Who created these Net Zero Guidelines?
Over 1,200 organizations and experts from over 100 countries came together to create the guidelines for Net Zero, through the ISO platform. In a consensus process, it took just three months. These works are based on the current scenario of Net Zero standards.
This initiative was made possible through our 2050 world collaboration between ISO, the UN Race to Zero, and the UNFCCC’s Global Innovation Hub, convened by the UK’s national standards body, BSI.
How does ISO Net Zero guideline help?
- These Net Zero Guidelines will support all organizations that develop policies, frameworks, standards, or other initiatives on Net Zero for others to use.
- It will insist on a common approach across all institutions on Net Zero. These guidelines will currently be available in English, French, Spanish, and Arabic.
- These Net Zero Guidelines are helpfully built on Race to Zero voluntary criteria and can be used as a key reference text on Net Zero to bring global actors into alignment, meet ambition and address greenwashing.
- ISO is determined to increase positive impact around the world and ensure that our Net Zero guidelines are used with the widest possible reach.
- The Net Zero guidelines provide a common reference point for the systems and organizations that will be subject to these transformational forces. This common reference point is expected to stimulate the development of climate and sustainability solutions that enable the satisfaction of core human needs irrespective of the value chain that aligns with the climate and sustainability goals.
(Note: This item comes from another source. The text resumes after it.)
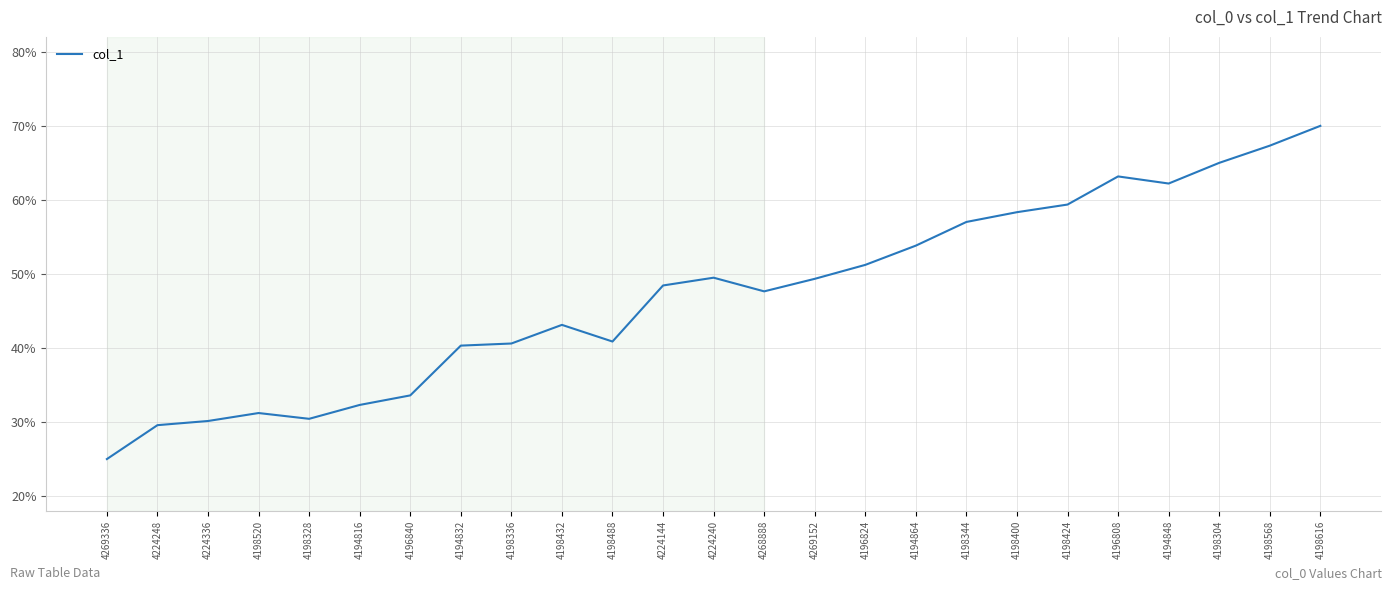

List the labels in order of value, smallest first.

4269336, 4224248, 4224336, 4198328, 4198520, 4194816, 4196840, 4194832, 4198336, 4198488, 4198432, 4268888, 4224144, 4269152, 4224240, 4196824, 4194864, 4198344, 4198400, 4198424, 4194848, 4196808, 4198304, 4198568, 4198616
This document provides common terms and definitions, guidance, and specific recommendations on:
- — net zero guiding principles for all organizations;
- — incorporating net-zero into strategies and policies;
- — what net zero means at different levels and for different types of organizations;
- — setting and aligning interim and long-term targets based on equity, latest scientific knowledge, evidence, research, and agreed good practice;
- — actions to take to achieve these targets;
- — greenhouse gas emission reductions within the value chain;
- — nature protection and restoration;
- — avoided emissions and other climate contributions beyond the value chain;
- — removals;
- — offsets;
- — credits;
- — claims;
- — monitoring, measuring, and use of appropriate and consistent indicators;
- — equity, empowerment, fair share, and wider impact;
- — transparent reporting and effective communication.
“I am delighted to welcome the publication of ISO’s Net Zero Guidelines and congratulate all who have worked on them. As we highlighted in the Pivot Point report earlier this year, if we are to effectively and rapidly unlock the regulatory environment needed to help governments meet the goals of the Paris Agreement, we need to be at Net Zero. There is a need for clear, consistent, and harmonized global standards.”UN Climate Change High-Level Champion, Nigel Topping
The Net Zero Guidelines were developed through the International Organization for Standardization International Workshop Agreement (IWA) process, a series of virtual workshops aimed at creating a final guideline that reflects a global approach to reaching Net Zero.